Dubbed the world’s first supergroup, bassist Jack Bruce, guitarist Eric Clapton, and drummer Ginger Baker were all members of other successful bands before they pooled their talents in 1966. Cream started working on Disraeli Gears seven months after they finished recording their first album Fresh Cream (1966), which took four months to complete. The band recorded Disraeli Gears at New York’s Atlantic Studios in a little less than four days. Producer Tom Dowd was chosen to engineer the sessions and he had not yet met the band. When they arrived, accompanying them were three roadies, stacks of Marshall amps, and a double bass drum kit. To make matters worse, Dowd was informed that Cream’s work visas were set to expire in three days.
Working on a tight deadline, the band ripped through their songs with great ease. “They came in and were very no-nonsense,” Dowd told Dan Daley of Mix Magazine. “They went through the first few songs like greased lightning.”
The track that gave them the most trouble in studio is the arguably their best-known song, “Sunshine of Your Love.” If you’ve spent any amount of time listening to any classic rock station in the last forty years, then the chances are good that you’ve heard the song. The famous riff at the beginning of the song was Bruce’s idea, which was inspired by watching Jimi Hendrix.
In a 1988 interview with Rolling Stone’s David Fricke, Clapton elaborated, “We’d been to see Hendrix about two nights before at the Saville Theatre, in London. He’d been here for about six months, and he played this gig that was just blinding. I don’t think Jack had really taken him in before; I knew what the guy was capable of from the minute I met him. It was the complete embodiment of the different aspects of rock & roll guitar rolled up into one. I could sense in coming off the guy. Jack took a little longer to realize what was happening. And when he did see it that night after the gig he went home and came up with the riff. It was strictly a dedication to Jimi. And then we wrote a song on top of it.”
Listen to the Album:
Clapton and Bruce knew the riff inside and out, but Baker struggled to find the right beat for it and became frustrated. Dowd came up with a solution that would help him. “[H]ave you ever seen any American Westerns [that have] the [Native American] Indian beat, where the downbeat is the beat?’” Dowd recalled asking the band in the studio. “And when [Baker] started playing it that way, all of the parts came together and right away they were elated.” It was the last song they recorded before they had to head back to England.
All three members of Cream were previously in bands with heavy blues roots, and it was a heavy influence on their individual styles.
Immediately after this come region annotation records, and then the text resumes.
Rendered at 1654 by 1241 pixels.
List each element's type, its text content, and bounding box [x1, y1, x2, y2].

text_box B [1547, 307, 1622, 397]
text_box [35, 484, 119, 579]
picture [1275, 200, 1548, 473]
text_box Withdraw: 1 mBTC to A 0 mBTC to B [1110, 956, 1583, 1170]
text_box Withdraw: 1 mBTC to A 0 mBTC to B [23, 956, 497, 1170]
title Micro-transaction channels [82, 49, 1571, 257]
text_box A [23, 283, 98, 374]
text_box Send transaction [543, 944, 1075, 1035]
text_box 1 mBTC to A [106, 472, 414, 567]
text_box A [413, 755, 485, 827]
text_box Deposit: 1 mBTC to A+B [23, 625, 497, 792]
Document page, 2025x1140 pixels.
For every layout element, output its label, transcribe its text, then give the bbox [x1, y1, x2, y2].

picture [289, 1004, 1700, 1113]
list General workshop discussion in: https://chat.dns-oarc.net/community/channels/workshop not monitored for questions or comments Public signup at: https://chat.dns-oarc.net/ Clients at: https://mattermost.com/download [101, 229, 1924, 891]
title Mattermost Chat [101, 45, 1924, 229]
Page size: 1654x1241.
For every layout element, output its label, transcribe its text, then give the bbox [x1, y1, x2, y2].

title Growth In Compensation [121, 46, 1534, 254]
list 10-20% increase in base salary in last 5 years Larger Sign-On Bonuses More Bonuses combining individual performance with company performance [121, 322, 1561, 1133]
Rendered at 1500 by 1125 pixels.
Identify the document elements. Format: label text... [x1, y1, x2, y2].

Disraeli Gears took that music and infused it with a psychedelic sound that created the blueprint for bands like Led Zeppelin and Mountain.
Cream disbanded a year later, in between the release of their final two studio albums (1968’s Wheels of Fire and 1969’s Goodbye). Despite being together only two years, their impact on music is invaluable. If you ever find yourself wondering how heavy metal got started, the trail of musical breadcrumbs will lead you back to Disraeli Gears.